# Spanish Tortilla - Tortilla Espanola



## mish (Jul 8, 2006)

It's been so hot lately, I was looking for a nice light dish... and this fit the bill. I added parsley, parmesan and black pepper. Not exactly a Spanish dish anymore, but was very good with a green salad, tomatoes, olives, garlic bread, and wine.

It's different from a Mexican tortilla, in that it's more of a potato (egg & onion) 'cake' about an inch thick. Read that it can also be served as tapas when cut into little pieces.

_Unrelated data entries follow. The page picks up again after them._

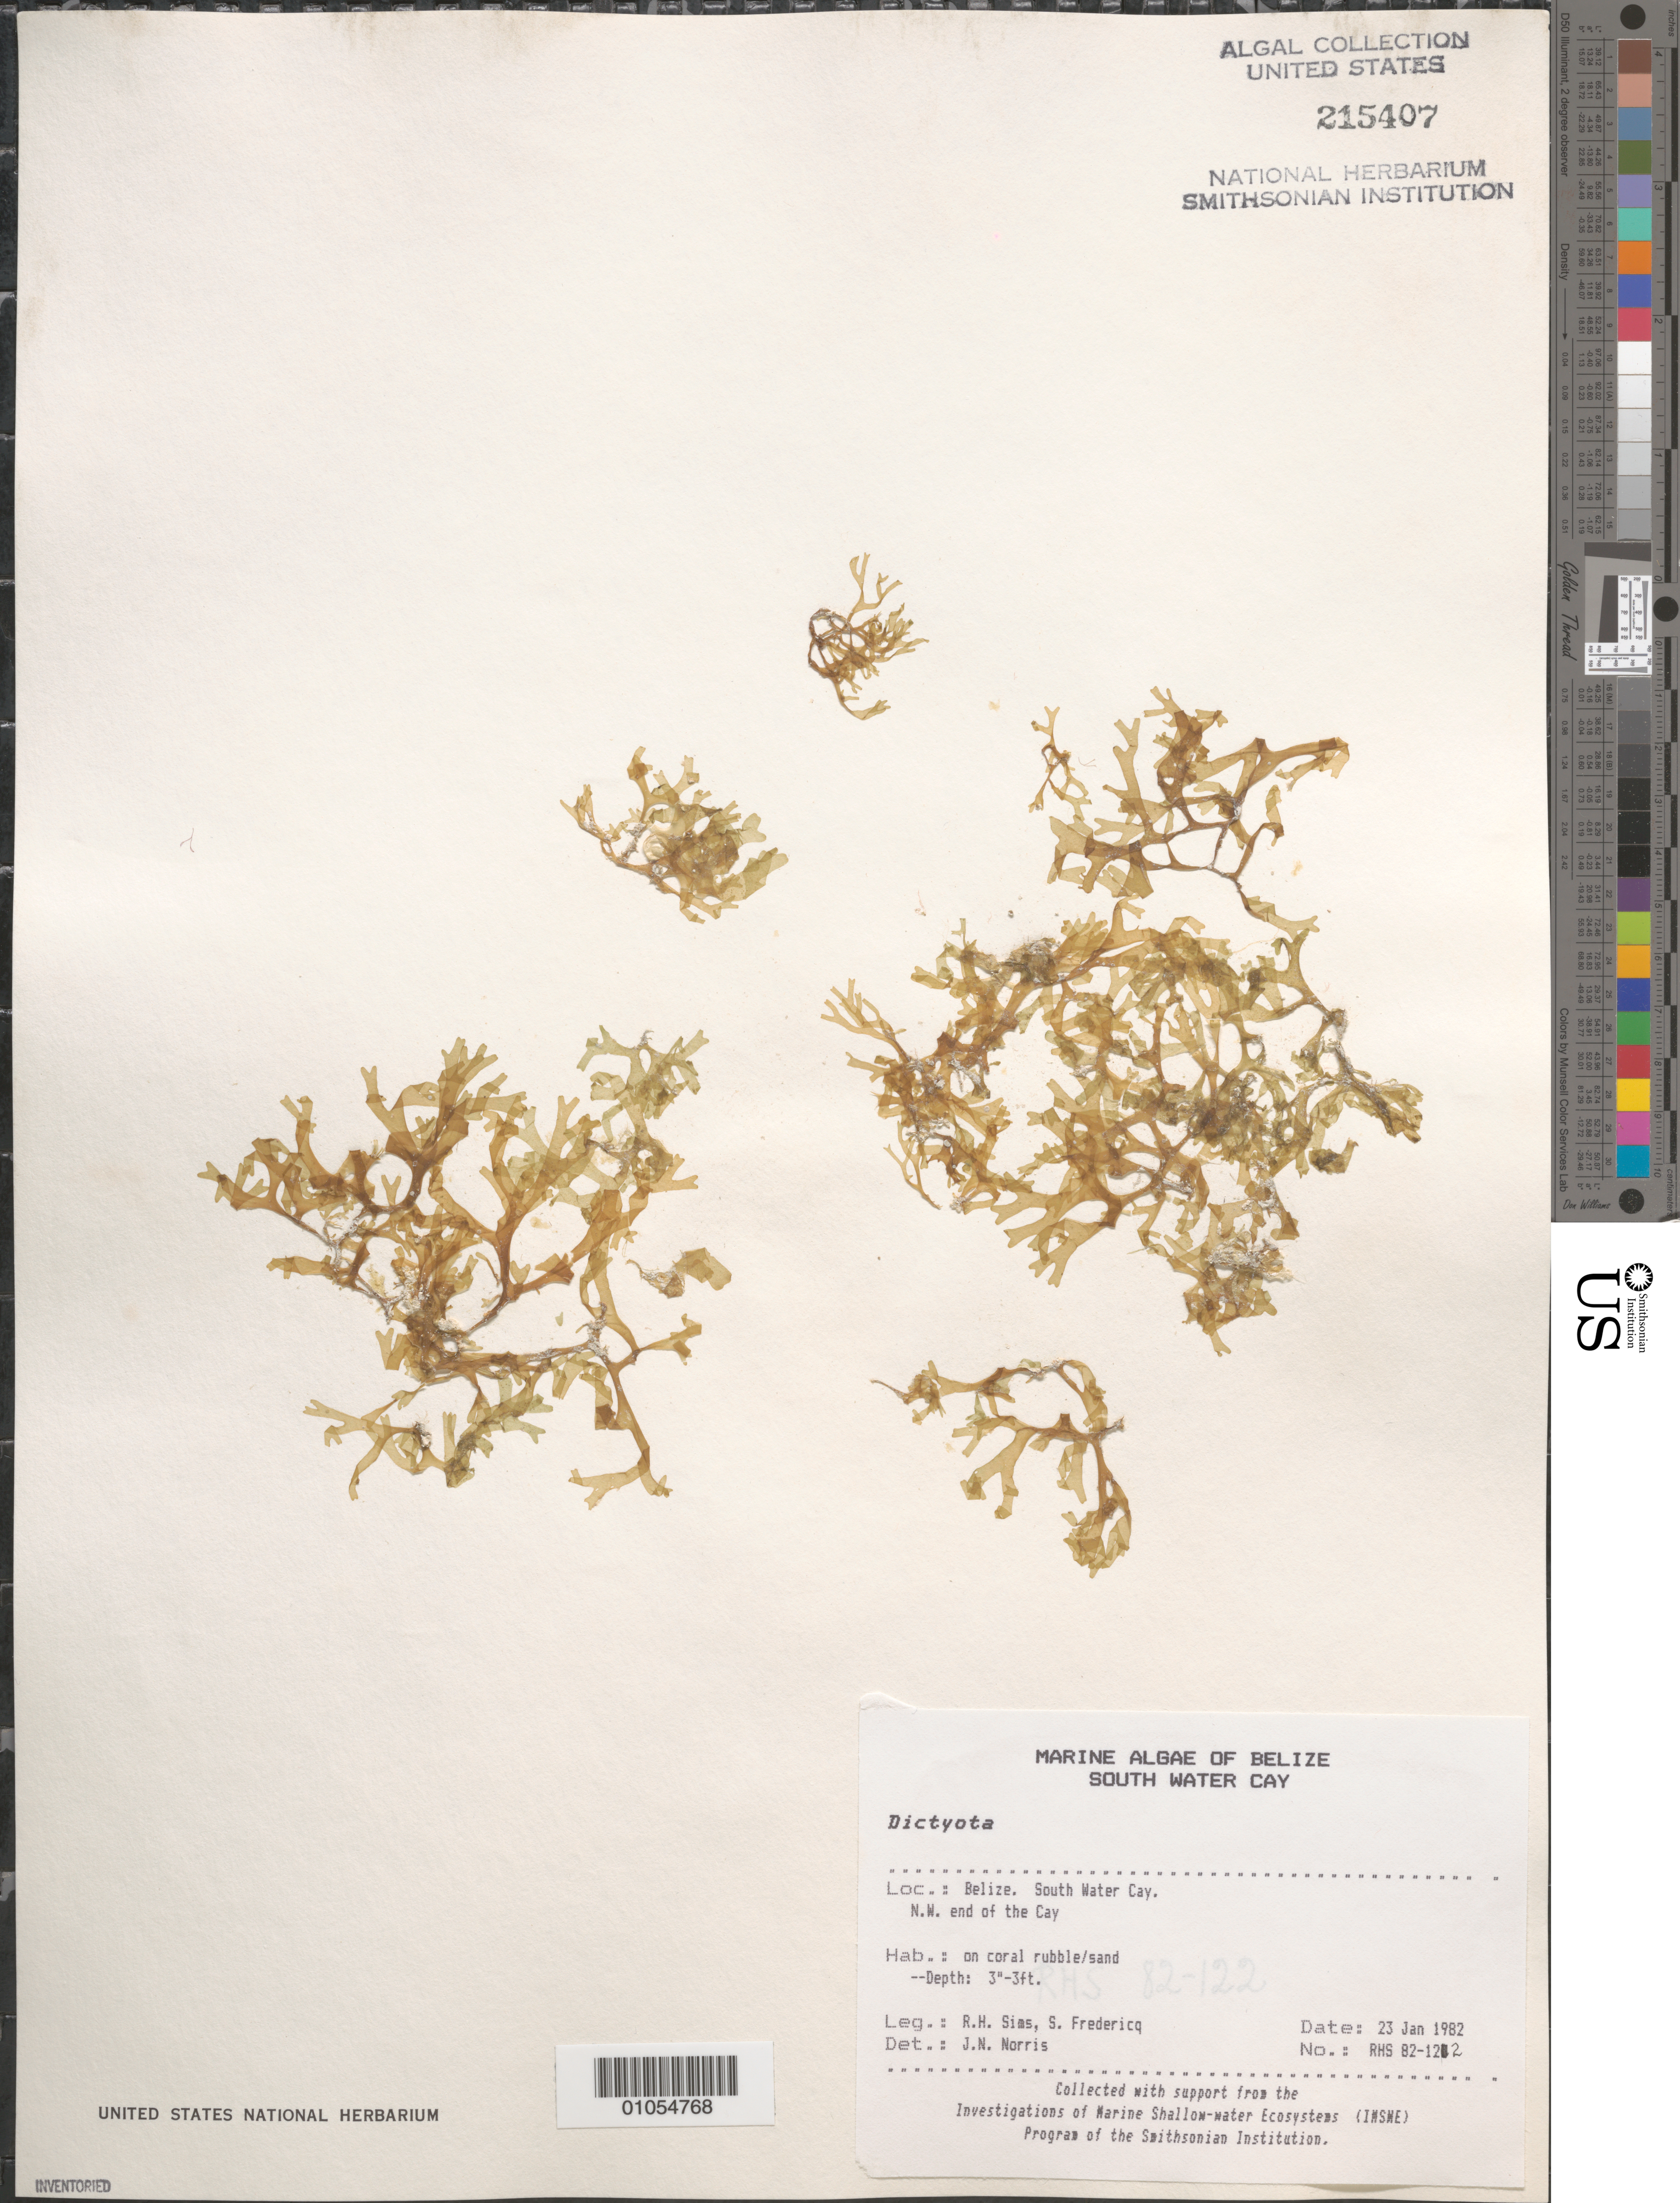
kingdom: Chromista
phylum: Ochrophyta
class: Phaeophyceae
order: Dictyotales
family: Dictyotaceae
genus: Dictyota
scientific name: Dictyota sp.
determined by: Norris, James N.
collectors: R. H. Sims & S. Fredericq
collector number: RHS 82-122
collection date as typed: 23 Jan 1982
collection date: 1982-01-23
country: Belize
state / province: Stann Creek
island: South Water Cay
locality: Northwest end of cay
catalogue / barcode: US 215407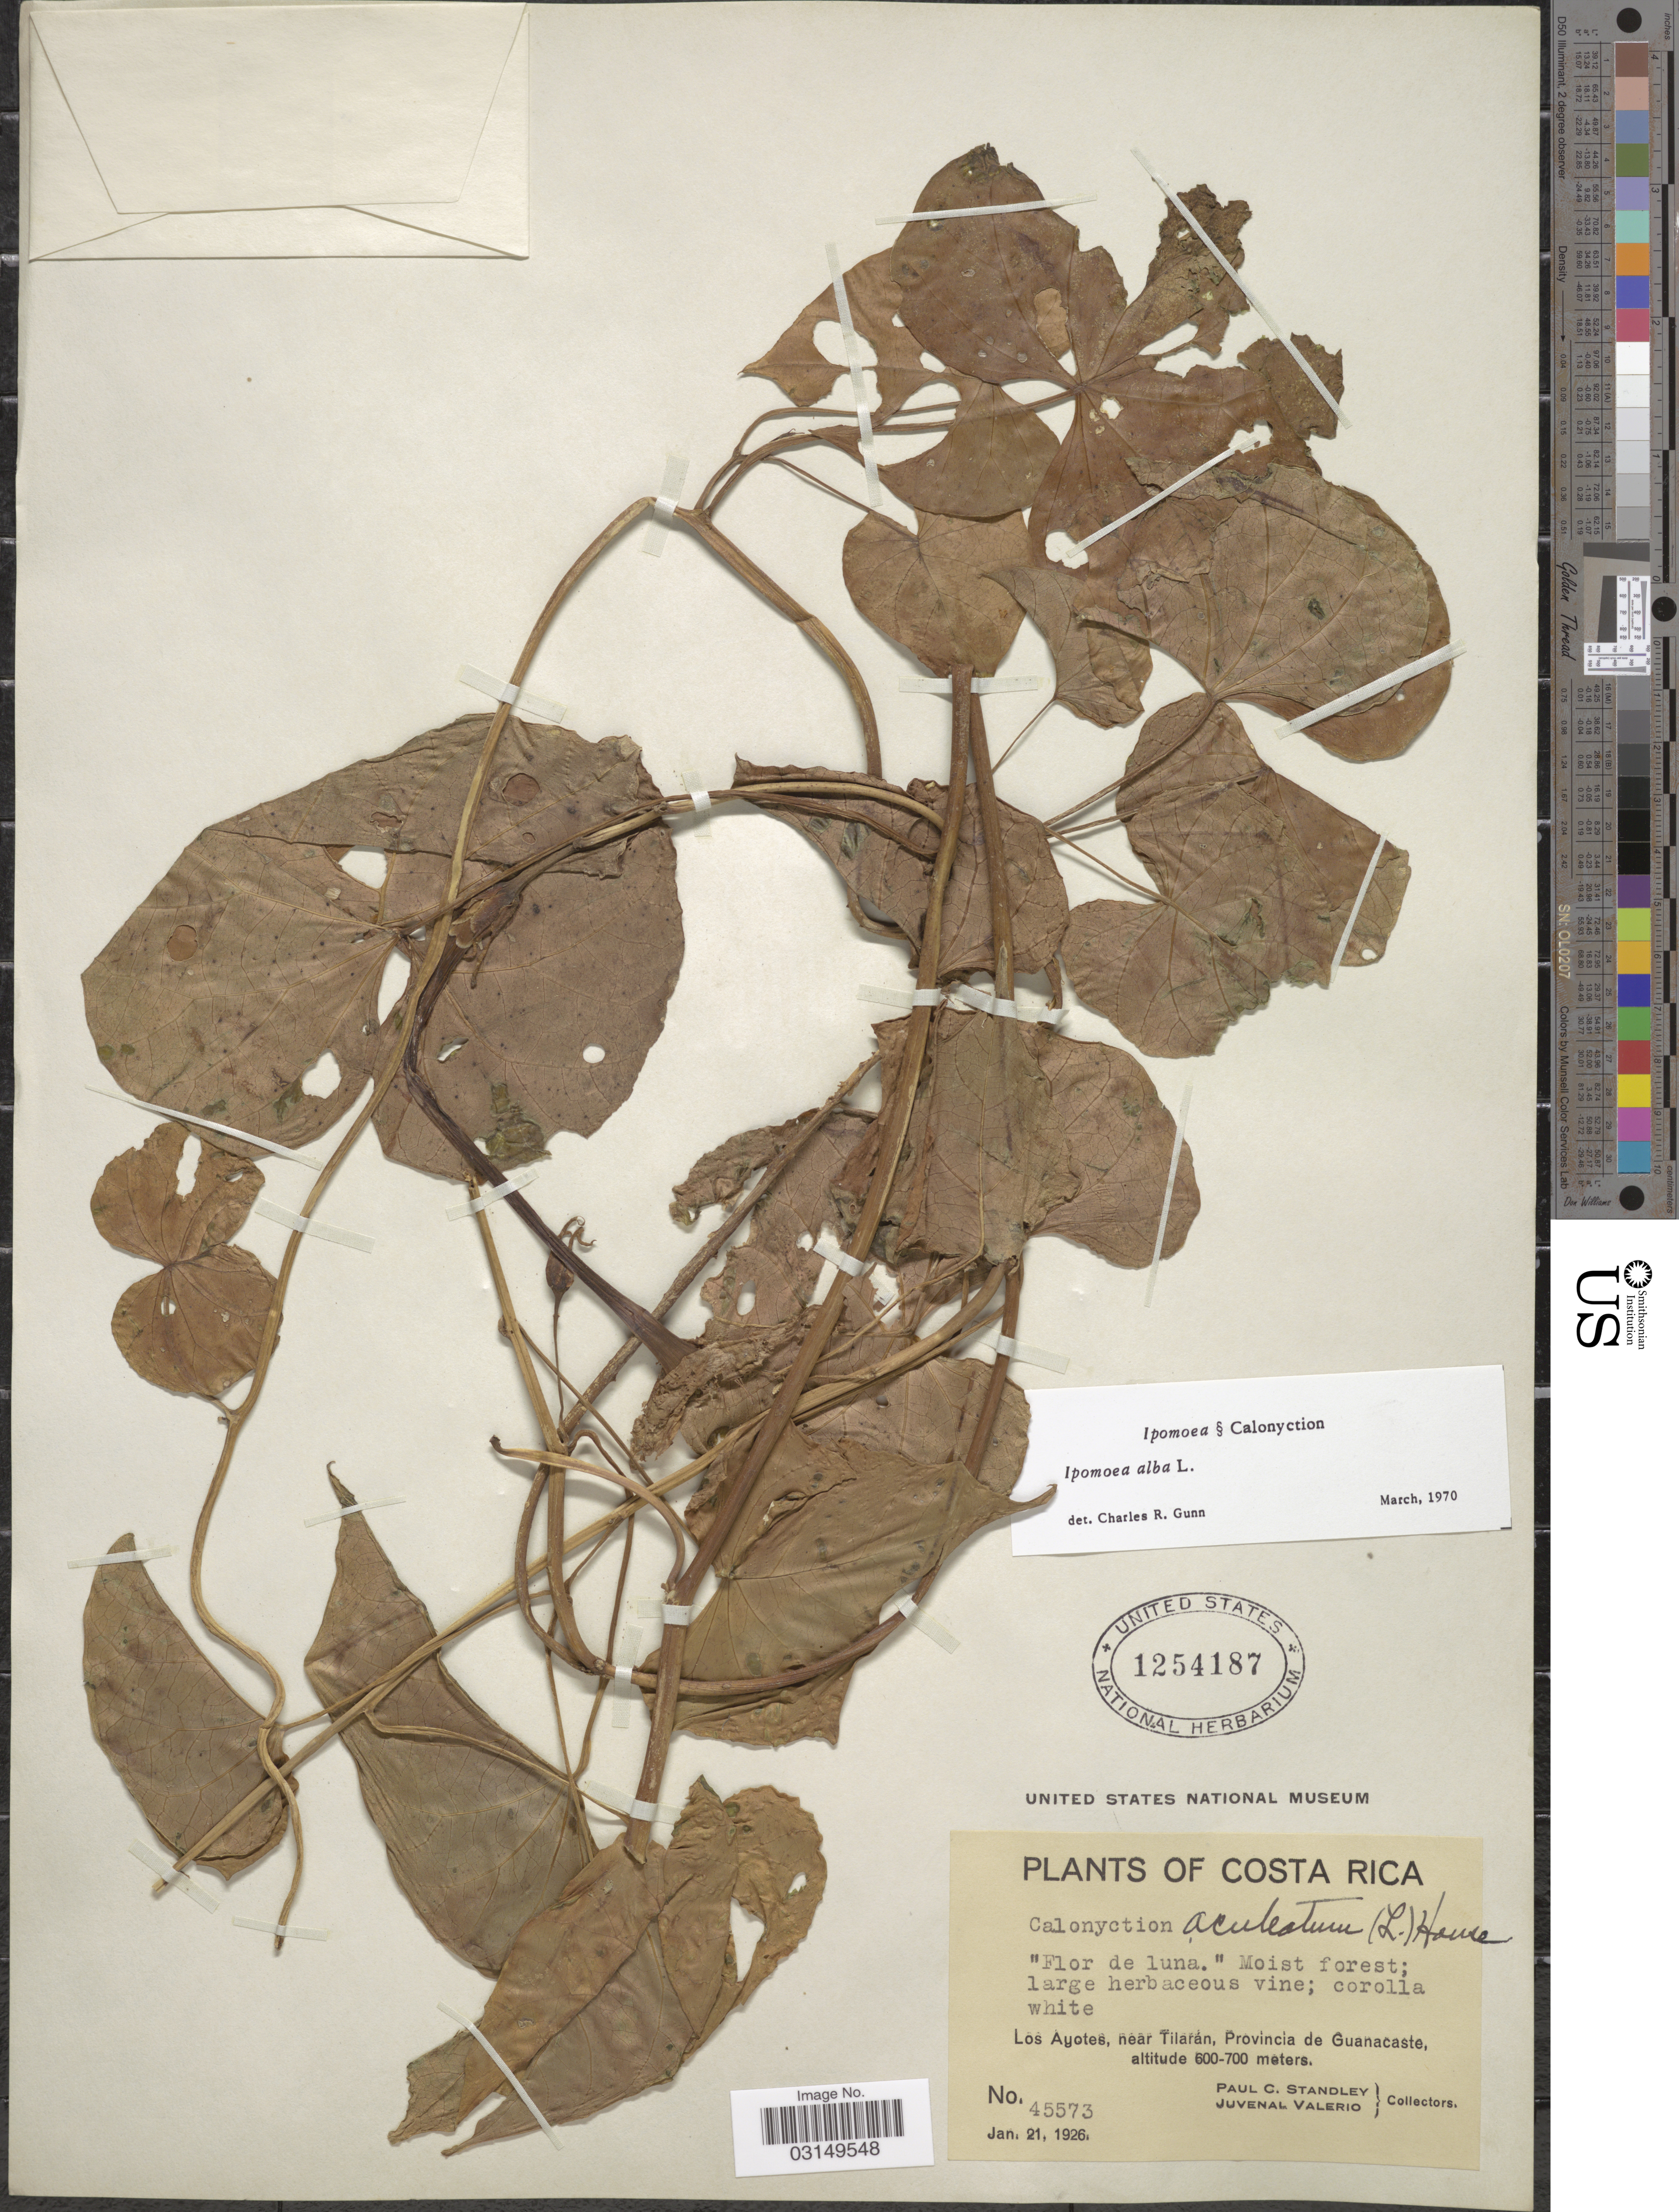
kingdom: Plantae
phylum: Tracheophyta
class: Magnoliopsida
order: Solanales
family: Convolvulaceae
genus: Ipomoea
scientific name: Ipomoea alba L.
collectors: P. C. Standley & J. Valerio R.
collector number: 45573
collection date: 1926-01-21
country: Costa Rica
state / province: Guanacaste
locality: Los Ayotes, near Tilarán.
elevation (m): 600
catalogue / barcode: US 1254187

Here are some links and good reads about the spanish tortilla:

http://www.taunton.com/finecooking/pages/c00146.asp

http://www.npr.org/templates/story/story.php?storyId=5179976

http://www.taunton.com/finecooking/pages/c00146_rec01.asp


----------



## mish (Jul 11, 2006)

Mods, perhaps I should have posted this in the Ethnic section. Whadda ya think?  Hope folks will give this simple dish a try.  The only slightly tricky trick is, flipping the 'cake' over on a plate.


----------



## kadesma (Jul 16, 2006)

_Mish,_
_I've had Cade staying here most of the week and got to looking for a little something different to make for breakfast today..Well, I found this recipe you posted and Cade, dh and I had a yummy breakfast. Sice the kids is so picky I was afraid he migh not want to try it, but he agreed to a bite, then sat himself down to a good sized slice and ate it all!!! Thanks I now have something other than dollar pancakes or french toast to fix for him and us _
_kadesma_


----------



## mish (Jul 16, 2006)

kadesma said:
			
		

> _Mish,_
> _I've had Cade staying here most of the week and got to looking for a little something different to make for breakfast today..Well, I found this recipe you posted and Cade, dh and I had a yummy breakfast. Sice the kids is so picky I was afraid he migh not want to try it, but he agreed to a bite, then sat himself down to a good sized slice and ate it all!!! Thanks I now have something other than dollar pancakes or french toast to fix for him and us _
> _kadesma_


 
Thanks, kads.  I was getting a little tired of the BF's Mickey Mouse pancakes.  I liked this one cause it's sort of like a frittata, but less eggy, and would make nice little bites as a party appy.  (I love potatoes and onions, yum.)  So glad you & yours enjoyed.


----------



## karadekoolaid (Jul 18, 2006)

Spanish omelette is, indeed, a wonderful tapas recipe.
I use a large plate to turn the omelette - not easy though, is it?
There's an interesting Catalan version which uses courgettes ( zucchini) instead of potatoes. Yummy!


----------